For me, the most effective critique of Alexander’s chat room experiment (beyond simply saying that there really wasn’t much digital in the chapter) was Shane’s, who, in class, if I’m remembering and attributing correctly, said the activity was something akin to identity tourism. Seems to work for me; there’s simply no way that students who can put down their state of oppression at will can truly inhabit that marginalized position, online or no. The critique got me thinking, and by briefly substituting labor for identity, I think I've found a better way to productively approach Alexander, both on the level of his politics and his engagement with digital media.
So while I’m back, workin' at the house-based sweat equity I'd mentioned a week ago (this time filling Boss Keane’s ditch rather than digging it), I wondered to what degree the sorry six hours I spend on my lot every weekend or so measured on Shane's ladder of the laboring tourist. Is my labor false because I’m paying the guy who told me this was a job I could do for him? That is, if I wanted to mail it in, I’d just pay him a few hundred more bucks to find a trencher and tell [ie, "pay"] one of his employees to follow it. In the grand scheme of things, that's not a crudload of dough, right? And I'd just be rolling those few hundred into the construction loan; it's not like I had to earn the money. Ah, vive le privilège.
It seemed to me like there are give or take two ways to approach my labor (and this house jive seems to be heavy on my mind largely because it's several hours that I don't have much to do with my mind but think). On the one hand, I am a tourist. The few hours I put in are nothing like someone putting in fifty hour weeks. I'm working once or twice a week, and even then when something more important comes up I have an easy out if I want to use it (for the record, I haven't, yet).
On the other hand, the point of unalienating labor is to point out (in an oversimplified sense) what's wrong with the way labor is marshaled now. I'm being more productive than I would be if I spent the time like I'd normally do -- running -- and perhaps there's an argument in here somewhere that those who do this sort of labor for their fifty hour weeks aren't being fairly compensated (meaning both salary and socially in a larger sense). What the exercise, pun intended, does is expose the ways our (well, at least "my") relationship with labor can be improved. (Yes, I realize I'm lazily leaving those lessons unnecessarily vague. I'm not sure I understand all of them yet, thus the dimestore Marxist label.)
Extend to Alexander's experiment with his chat room class exercise. If he'd twist the goal a bit (and, from our class' point of view, move from the emphasis on two specific sexualities to a broader social consideration), the chat room suddenly becomes much more interesting. Instead of saying, "Hey, let's flip social dominance and see what it's like to be different... [cue music]", he instead can ask how the ability to negotiate identity in virtual space changes the way that identity can be enacted and controlled. And here with Alexander's chat room, I'd, like Ruffin-digging, see two very different possibilities crop up.

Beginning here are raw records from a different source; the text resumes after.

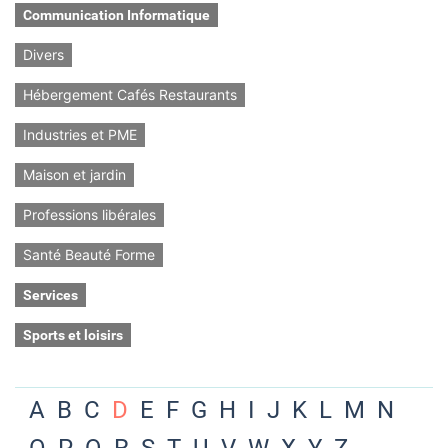
Communication Informatique
Divers
Hébergement Cafés Restaurants
Industries et PME
Maison et jardin
Professions libérales
Santé Beauté Forme
Services
Sports et loisirs
A
B
C
D
E
F
G
H
I
J
K
L
M
N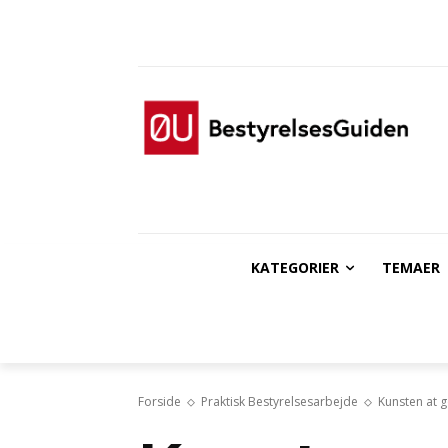
KATEGORIER
TEMAER
Forside
Praktisk Bestyrelsesarbejde
Kunsten at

Either the virtual identity eternally delays the requirement of "coming out" (what I'd call "owning") an identity by restricting its performance to a safe space (and here I'd include both primary sexual social performances and secondary, like those students that find they are suddenly comfortable with flaming) or it provides an alternative conception to retroactively apply to conventional space. That is, outside of the "computer classroom," a couple of uses or lessons of the chat room present themselves. One is for those with oppressed identity politics to limit the performance of their [natural/true/etc] identity for virtual tourist spots themselves. The way the 'net enables such confrontation-avoidance/virtual closet space is an unavoidable lesson, much to Alexander's chagrin.
The second, more accepting lesson is to allow the exercise to not to flip positions and create a new hierarchy of privilege (Alexander's intended but potentially short-sighted goal), but to see what's wrong with the way identity is marshaled now. Online, there does seem to be the possibility of conceiving identity differently, thanks to 1.) a perception of anonymity, which provides a previously unexperienced degree of identity control and 2.) Alexander's until now unrelated point of how easy it is in cyberspace to find information about what was conventionally easily suppressed, which provides a previously unexperienced potential for [shared] identity formation (I think Nick's reference proves this point fairly well). In practice, the lesson is perhaps essentially libertarian, and doesn't completely fulfill Alexander's politics of liberation. Regardless, this is a more productive reading of his experiment, and I believe it does a better job of moving towards the sort of [digital-dependent] lesson his chapter was attempting to display and provides better, more productive guidance for those who might want to use the exercise for their own classrooms.
Note to readers
This is a blog that I'm required to keep that's full of unedited, near stream-of-consciousness reactions to similarly required and related readings in a graduate course in N.C. State University's Communication, Rhetoric, and Digital Media program. The way these posts are written help me interrogate and understand what's going on in our readings. I'm identifying what's troublesome so that I can give it more thought, but the posts aren't written in a style that's productive for audiences outside of our class to read. That's by design. I start with contestation, then spend heavens only knows how long researching, recutting, and reevaluating so that I can try and see what potentially productive readings I can extract from these source for use in my own work's contributions back to the field. Comments encouraged, but please, you'll likely need a thick skin if your work is quoted here.